Originally based on the C++ implementation from https://github.com/fkfk000/replication_checker, this version leverages modern Rust async capabilities and the pg-walstream library for production-ready replication streaming.

PostgreSQL Replication Protocol Documentation

Features

  • Built on pg-walstream: Leverages the robust pg-walstream library for protocol handling
  • Full Protocol Support: Implements PostgreSQL logical replication protocol versions 1-4
  • Streaming Transactions: Support for streaming large transactions (protocol v2+)
  • Automatic Retry Logic: Built-in connection management with exponential backoff
  • Thread-Safe LSN Tracking: Atomic LSN feedback for proper WAL management
  • Zero-Copy Operations: Efficient buffer management using the bytes crate
  • Real-time Change Display: Shows INSERT, UPDATE, DELETE, TRUNCATE operations as they happen
  • Graceful Shutdown: Proper cleanup with Ctrl+C signal handling
  • Comprehensive Logging: Uses tracing for structured logging and debugging

Prerequisites

  • PostgreSQL server version 14+ with logical replication enabled (wal_level = logical)
  • A publication created on the source database
  • Rust 1.70+ with Cargo

PostgreSQL Setup

  1. Enable logical replication in your PostgreSQL configuration:

    ALTER SYSTEM SET wal_level = logical;
    ALTER SYSTEM SET max_replication_slots = 4;
    ALTER SYSTEM SET max_wal_senders = 4;
    -- Restart PostgreSQL server after these changes
  2. Create a publication for the tables you want to replicate:

    CREATE PUBLICATION my_publication FOR TABLE table1, table2;
    -- Or for all tables:
    CREATE PUBLICATION my_publication FOR ALL TABLES;
  3. Create a user with replication privileges:

    CREATE USER replicator WITH REPLICATION LOGIN PASSWORD 'password';
    GRANT SELECT ON ALL TABLES IN SCHEMA public TO replicator;
    GRANT USAGE ON SCHEMA public TO replicator;

Installation

Important

PostgreSQL version must be 14 or higher.
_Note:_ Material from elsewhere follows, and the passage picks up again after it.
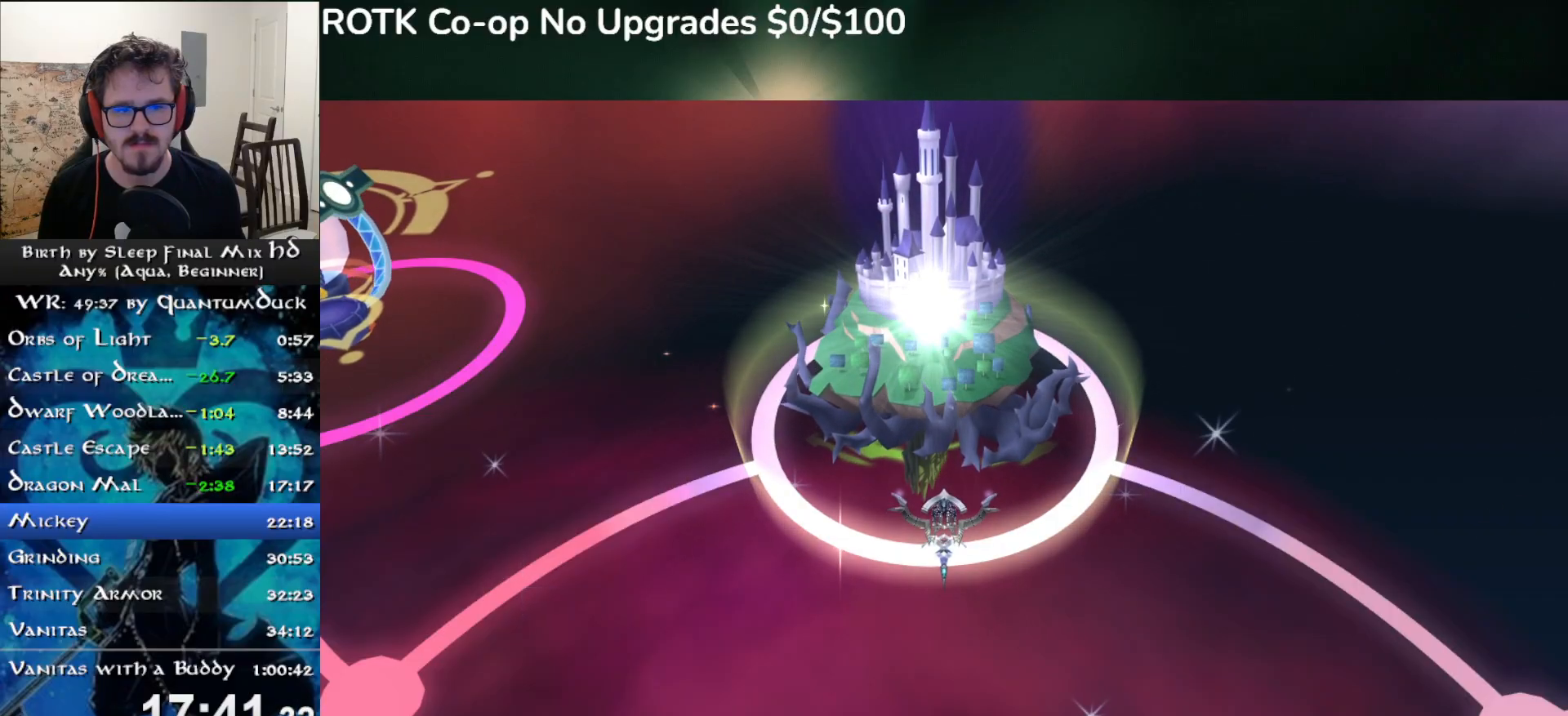
{"buttons": ["CIRCLE"], "left_stick": "down-right", "right_stick": "center", "events": []}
The pg-walstream library requires PostgreSQL 14+ for full protocol support.

From Source

git clone https://github.com/isdaniel/replication_checker_rs.git
cd replication_checker_rs
cargo build --release

Using Docker

docker build -t pg_replica_rs .

System Dependencies

The pg-walstream library (used internally) requires libpq development libraries:

Ubuntu/Debian:

sudo apt-get install libpq-dev clang libclang-dev 

CentOS/RHEL/Fedora:

sudo yum install postgresql-devel
# or
sudo dnf install postgresql-devel

macOS:

brew install postgresql

Usage

Basic Usage

The application uses environment variables for configuration and automatically handles connection management through pg-walstream:

# Set required environment variables
export DB_CONNECTION_STRING="postgresql://username:password@host:port/database?replication=database"
export slot_name="my_slot"
export pub_name="my_publication"

# Run the application
./target/release/pg_replica_rs

# Example with full connection string
export DB_CONNECTION_STRING="postgresql://postgres:test.123@127.0.0.1:5432/postgres?replication=database"
export slot_name="cdc_slot1"
export pub_name="cdc_pub"
./target/release/pg_replica_rs

# Using a .env file for configuration
set -a; source .env; set +a
./target/release/pg_replica_rs

Connection String Format

The DB_CONNECTION_STRING must include the replication=database parameter. If not present, the application will automatically add it:

# Basic format (replication parameter required)
DB_CONNECTION_STRING="postgresql://username:password@host:port/database?replication=database"

# With SSL settings  
DB_CONNECTION_STRING="postgresql://username:password@host:port/database?replication=database&sslmode=require"

# With connection timeout
DB_CONNECTION_STRING="postgresql://username:password@host:port/database?replication=database&connect_timeout=10"

# Examples
DB_CONNECTION_STRING="postgresql://replicator:secret@localhost:5432/mydb?replication=database"
DB_CONNECTION_STRING="postgresql://postgres:test.123@127.0.0.1:5432/postgres?replication=database&sslmode=prefer"

Docker Usage

# Basic run with environment variables
docker run \
  -e DB_CONNECTION_STRING="postgresql://postgres:secret@host.docker.internal:5432/mydb?replication=database" \
  -e slot_name=my_slot \
  -e pub_name=my_pub \
  pg_replica_rs

# With custom logging configuration
docker run \
  -e DB_CONNECTION_STRING="postgresql://postgres:secret@host.docker.internal:5432/mydb?replication=database" \
  -e slot_name=my_slot \
  -e pub_name=my_pub \
  -e LOG_OUTPUT=all \
  -e LOG_JSON_FORMAT=true \
  -v $(pwd)/logs:/app/logs \
  pg_replica_rs

Environment Variables Configuration

Required Environment Variables:

  • DB_CONNECTION_STRING: PostgreSQL connection string with replication=database parameter (required)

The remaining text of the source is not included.